**Selected extract:**
--- START ---

Case Law Details
AIC Iron Industries Private Limited Vs Commissioner of CGST & CX (CESTAT Kolkata)
The first issue involved in this case is whether the Appellant had availed irregular CENVAT Credit as arrived by the Department holding that it was paper transaction without receipt of raw materials. Second issue is whether under the circumstances and the facts on record, extended period of limitation can be invoked. I find that there is no other evidence on record of cash flow-back or any inculpatory statement to substantiate that CENVAT Credit was taken irregularly based on paper transaction i.e. without receipt of raw materials against invoices. I find that the statements of the transporters are not corroborated with any evidence. Only on the basis of third party’s statement, demand cannot be made.
I also find that it is an undisputed fact that all the purchases were duly recorded in the statutory books of the Appellant and the goods were also found to be entered in the statutory records of the Appellant. There is no evidence which can show that the records maintained by the Appellant are not correct. Only on the basis of statement of some of the transporters, the credit is sought to be disallowed whereas the statements are in isolation with any corroboration. Therefore the entire demand of excess CENVAT Credit in absence of any corroborative evidence is nothing but based on presumption which is not permissible under the law. I find that the Appellant is duly registered with the Department and there is no allegation in the impugned order of non-submission of any periodical returns. The Appellant is subject to regular audits. Therefore, the allegation of suppressing the facts from the Department does not hold good in the event of periodic audits of the Appellant’s records. There is no other evidence in the impugned order to show that the Appellant has willfully suppressed the fact from the Department in order to evade payment of duty. As such, extended period of limitation cannot be invoked in the present case. In this case it is a fact on record that during the course of investigation, no shortage or excess of the goods were found in the premises of the Appellant. In that circumstance, duty is cast on the Revenue to ascertain the fact that if the Appellant has not received the goods, then from where they procured the goods and used the same for manufacture of dutiable finished goods which have been cleared on payment of duty. Moreover, the Department has relied upon the statements of the transporters, but opportunity to cross-examine them to ascertain the truth has not been given. I therefore hold that the impugned order for disallowance of credit to the Appellant is not sustainable. Accordingly, the demands are set aside. In the peculiar facts and circumstances of this case and in the absence of cogent evidence, the demands are not sustainable, as a consequence the penalties imposed upon both the Appellants are also not sustainable and are accordingly set aside.

--- END ---

**Per-instance keypoint data:**
--- START ---

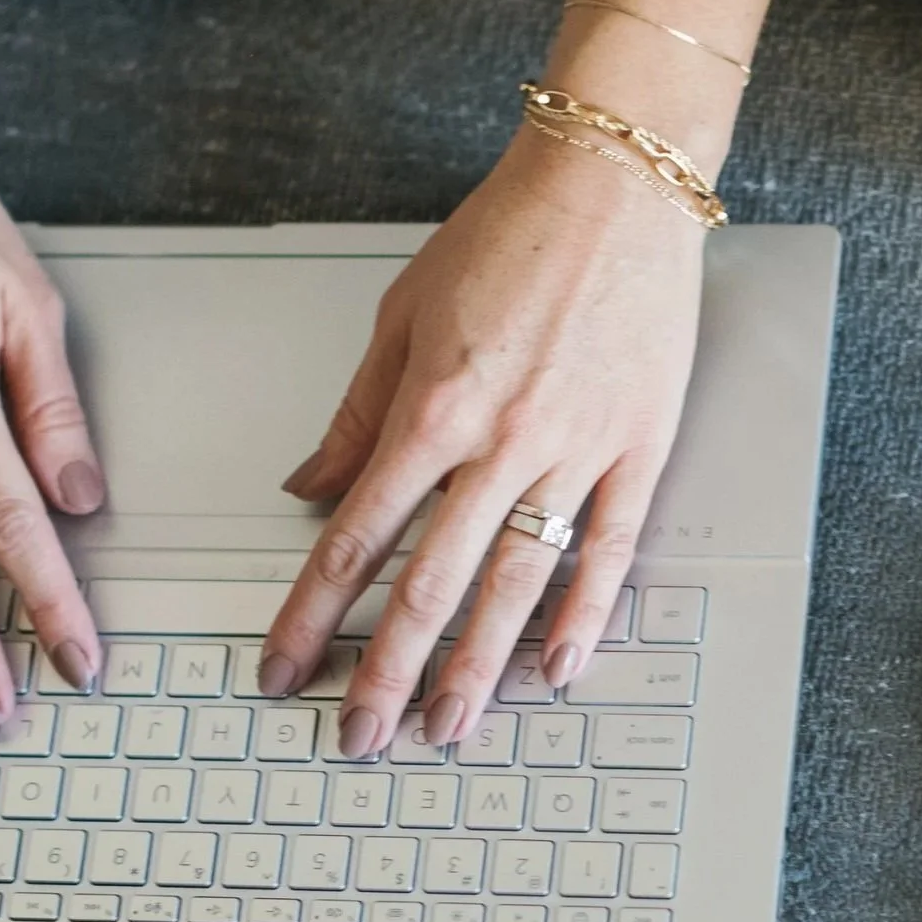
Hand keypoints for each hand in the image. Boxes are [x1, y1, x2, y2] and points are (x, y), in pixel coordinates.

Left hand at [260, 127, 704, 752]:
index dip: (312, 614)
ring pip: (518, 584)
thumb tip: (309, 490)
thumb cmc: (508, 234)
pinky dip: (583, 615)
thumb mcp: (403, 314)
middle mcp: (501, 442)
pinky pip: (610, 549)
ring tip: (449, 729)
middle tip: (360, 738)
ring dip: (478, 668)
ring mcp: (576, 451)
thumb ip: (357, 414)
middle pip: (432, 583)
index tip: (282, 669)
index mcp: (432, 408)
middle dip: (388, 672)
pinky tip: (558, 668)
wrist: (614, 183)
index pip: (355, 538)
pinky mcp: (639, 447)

--- END ---
--- START ---

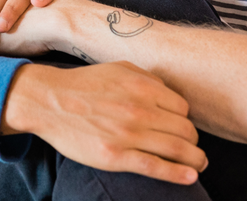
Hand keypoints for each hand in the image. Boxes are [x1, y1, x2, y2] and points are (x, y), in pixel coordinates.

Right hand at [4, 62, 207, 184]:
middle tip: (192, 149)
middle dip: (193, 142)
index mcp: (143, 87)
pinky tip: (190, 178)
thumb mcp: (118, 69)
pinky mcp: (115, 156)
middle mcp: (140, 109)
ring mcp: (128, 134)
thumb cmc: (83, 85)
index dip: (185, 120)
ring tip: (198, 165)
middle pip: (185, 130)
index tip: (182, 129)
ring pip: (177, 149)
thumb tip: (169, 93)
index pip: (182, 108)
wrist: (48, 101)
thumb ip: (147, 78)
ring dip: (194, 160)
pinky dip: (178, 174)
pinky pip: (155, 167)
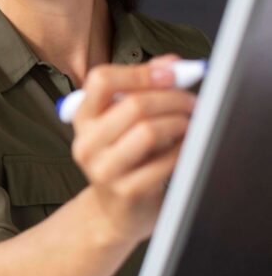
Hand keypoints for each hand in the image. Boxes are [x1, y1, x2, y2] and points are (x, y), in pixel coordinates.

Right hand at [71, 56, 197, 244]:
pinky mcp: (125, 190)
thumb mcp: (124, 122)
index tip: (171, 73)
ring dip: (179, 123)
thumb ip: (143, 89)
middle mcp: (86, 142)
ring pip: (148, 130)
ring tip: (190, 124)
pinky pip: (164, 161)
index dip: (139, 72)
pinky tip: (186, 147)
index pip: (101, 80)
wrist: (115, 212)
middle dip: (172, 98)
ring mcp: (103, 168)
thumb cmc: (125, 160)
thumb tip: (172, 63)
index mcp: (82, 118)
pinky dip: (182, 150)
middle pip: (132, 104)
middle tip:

--- END ---

**Assignment A:**
Answer these three questions on the case law details, one a line:
(i) Which tribunal bench is named in the title of the case?
(ii) In what books were all the Appellant's purchases duly recorded?
(iii) What opportunity concerning the transporters does the text say was not given?
**Assignment B:**
Rewrite the part of the case law details that opens with the words containing "Case Law Details" and closes with "cannot be made.", substituting "inputs" for "raw materials" throughout.
**Assignment C:**
List every capitalized name or title that the case law details use for a party, authority or tribunal.

**Answer space A:**
(i) CESTAT Kolkata
(ii) The statutory books of the Appellant
(iii) The opportunity to cross-examine them to ascertain the truth

**Answer space B:**
Case Law Details
AIC Iron Industries Private Limited Vs Commissioner of CGST & CX (CESTAT Kolkata)
The first issue involved in this case is whether the Appellant had availed irregular CENVAT Credit as arrived by the Department holding that it was paper transaction without receipt of inputs. Second issue is whether under the circumstances and the facts on record, extended period of limitation can be invoked. I find that there is no other evidence on record of cash flow-back or any inculpatory statement to substantiate that CENVAT Credit was taken irregularly based on paper transaction i.e. without receipt of inputs against invoices. I find that the statements of the transporters are not corroborated with any evidence. Only on the basis of third party’s statement, demand cannot be made.

**Answer space C:**
AIC Iron Industries Private Limited
Commissioner of CGST & CX
CESTAT Kolkata
Appellant
Department
Revenue